_PROVIDED DATA_
########################################

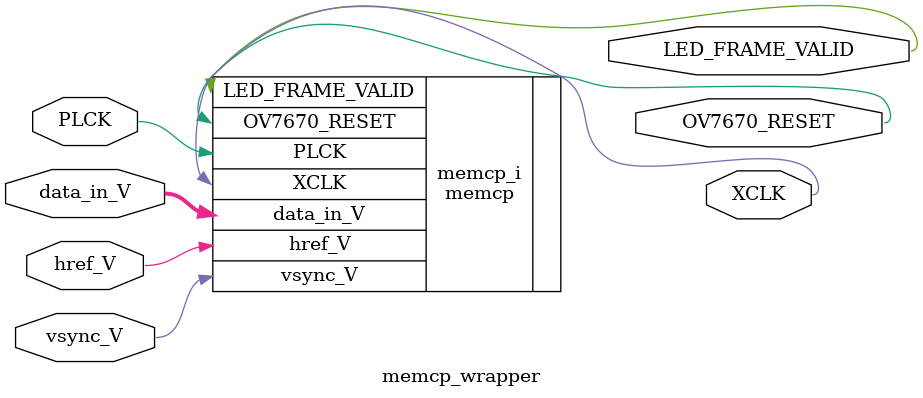
<source format=v>
`timescale 1 ps / 1 ps

module memcp_wrapper
   (LED_FRAME_VALID,
    OV7670_RESET,
    PLCK,
    XCLK,
    data_in_V,
    href_V,
    vsync_V);
  output [0:0]LED_FRAME_VALID;
  output [0:0]OV7670_RESET;
  input PLCK;
  output XCLK;
  input [7:0]data_in_V;
  input [0:0]href_V;
  input [0:0]vsync_V;

  wire [0:0]LED_FRAME_VALID;
  wire [0:0]OV7670_RESET;
  wire PLCK;
  wire XCLK;
  wire [7:0]data_in_V;
  wire [0:0]href_V;
  wire [0:0]vsync_V;

  memcp memcp_i
       (.LED_FRAME_VALID(LED_FRAME_VALID),
        .OV7670_RESET(OV7670_RESET),
        .PLCK(PLCK),
        .XCLK(XCLK),
        .data_in_V(data_in_V),
        .href_V(href_V),
        .vsync_V(vsync_V));
endmodule

</source>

########################################

_TASK GOAL_
From the data, list each line in which the string "output" appears.

_RESULT OF THIS EXERCISE_
  output [0:0]LED_FRAME_VALID;
  output [0:0]OV7670_RESET;
  output XCLK;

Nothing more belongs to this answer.